Requirement:
Render the lines below as a JSON list of strings, one string for each line, with blank lines left out. Leave the pictures out of the answer.
-*-
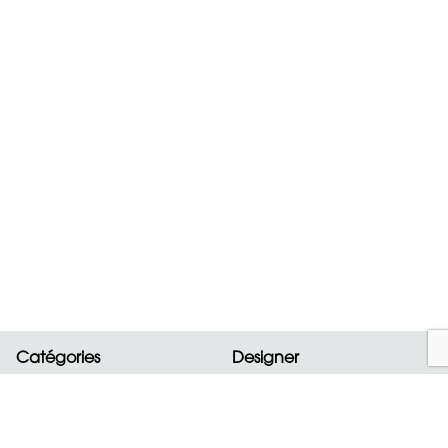
Catégories
Designer
Nouveautés
ALAIA
Sacs
BOTTEGA VENETA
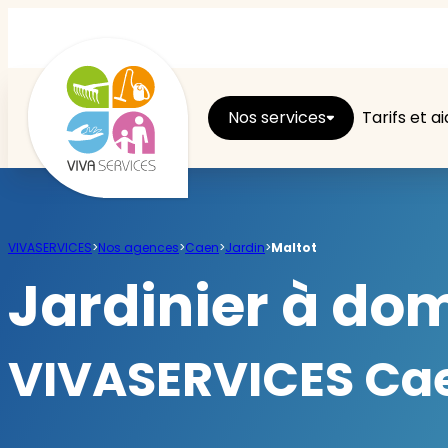
Nos services
Tarifs et a
Entretien du logement
VIVASERVICES
>
Nos agences
>
Caen
>
Jardin
>
Maltot
Ménage
Jardinier à dom
Repassage
VIVASERVICES Caen
Jardin
Brico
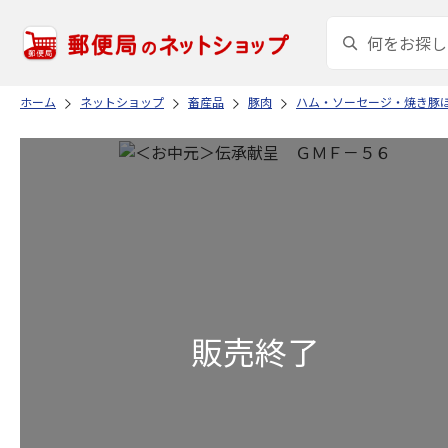
ホーム
ネットショップ
畜産品
豚肉
ハム・ソーセージ・焼き豚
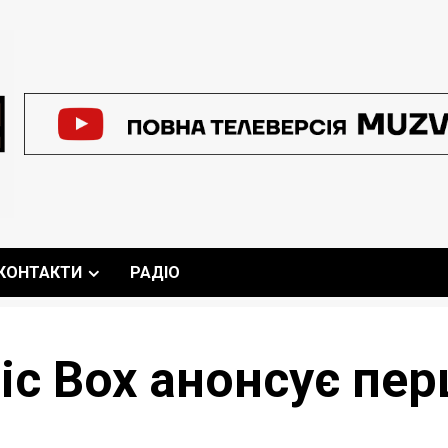
КОНТАКТИ
РАДІО
c Box анонсує перш
!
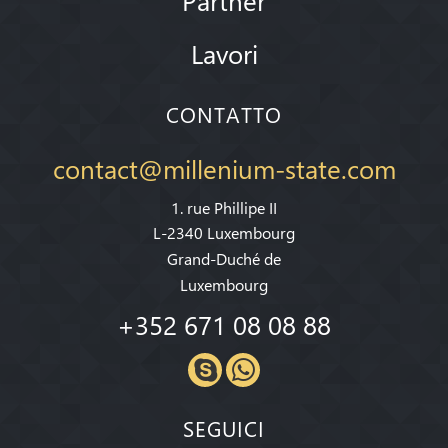
Lavori
CONTATTO
contact@millenium-state.com
1. rue Phillipe II
L-2340 Luxembourg
Grand-Duché de
Luxembourg
+352 671 08 08 88
SEGUICI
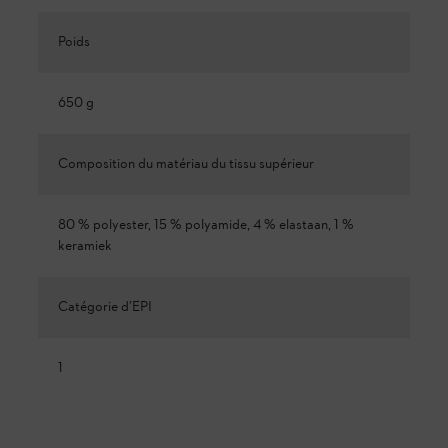
Poids
650 g
Composition du matériau du tissu supérieur
80 % polyester, 15 % polyamide, 4 % elastaan, 1 %
keramiek
Catégorie d’EPI
1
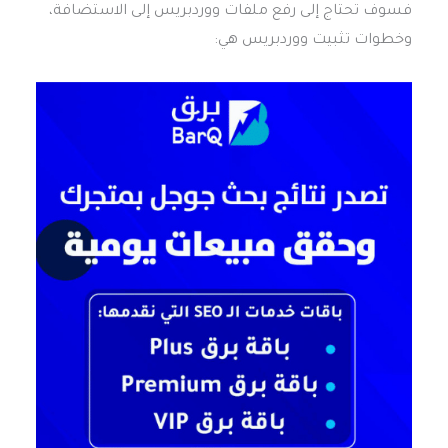
فسوف تحتاج إلى رفع ملفات ووردبريس إلى الاستضافة،
وخطوات تثبيت ووردبريس هي:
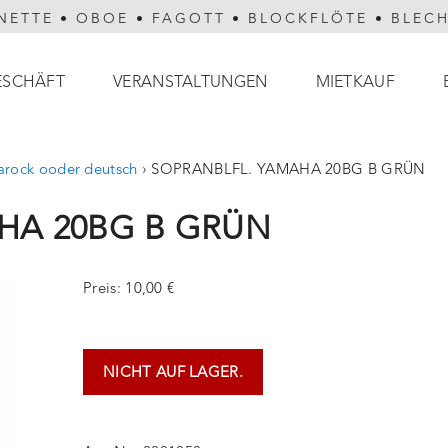
NETTE
•
OBOE
•
FAGOTT
•
BLOCKFLÖTE
•
BLEC
ESCHÄFT
VERANSTALTUNGEN
MIETKAUF
barock ooder deutsch
›
SOPRANBLFL. YAMAHA 20BG B GRÜN
HA 20BG B GRÜN
Preis: 10,00 €
NICHT AUF LAGER.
-*-
Answer below:
[
  "Catégories",
  "Designer",
  "Nouveautés",
  "ALAIA",
  "Sacs",
  "BOTTEGA VENETA",
  "Nos services",
  "Tarifs et a",
  "Entretien du logement",
  "VIVASERVICES",
  ">",
  "Nos agences",
  ">",
  "Caen",
  ">",
  "Jardin",
  ">",
  "Maltot",
  "Ménage",
  "Jardinier à dom",
  "Repassage",
  "VIVASERVICES Caen",
  "Jardin",
  "Brico",
  "ホーム",
  "ネットショップ",
  "畜産品",
  "豚肉",
  "ハム・ソーセージ・焼き豚",
  "КОНТАКТИ",
  "РАДІО",
  "c Box анонсує перш",
  "!",
  "Lavori",
  "CONTATTO",
  "contact@millenium-state.com",
  "1. rue Phillipe II",
  "L-2340 Luxembourg",
  "Grand-Duché de",
  "Luxembourg",
  "+352 671 08 08 88",
  "SEGUICI",
  "Poids",
  "650 g",
  "Composition du matériau du tissu supérieur",
  "80 % polyester, 15 % polyamide, 4 % elastaan, 1 %",
  "keramiek",
  "Catégorie d’EPI",
  "1",
  "فسوف تحتاج إلى رفع ملفات ووردبريس إلى الاستضافة،",
  "وخطوات تثبيت ووردبريس هي:",
  "NETTE",
  "•",
  "OBOE",
  "•",
  "FAGOTT",
  "•",
  "BLOCKFLÖTE",
  "•",
  "BLEC",
  "ESCHÄFT",
  "VERANSTALTUNGEN",
  "MIETKAUF",
  "barock ooder deutsch",
  "›",
  "SOPRANBLFL. YAMAHA 20BG B GRÜN",
  "HA 20BG B GRÜN",
  "Preis: 10,00 €",
  "NICHT AUF LAGER."
]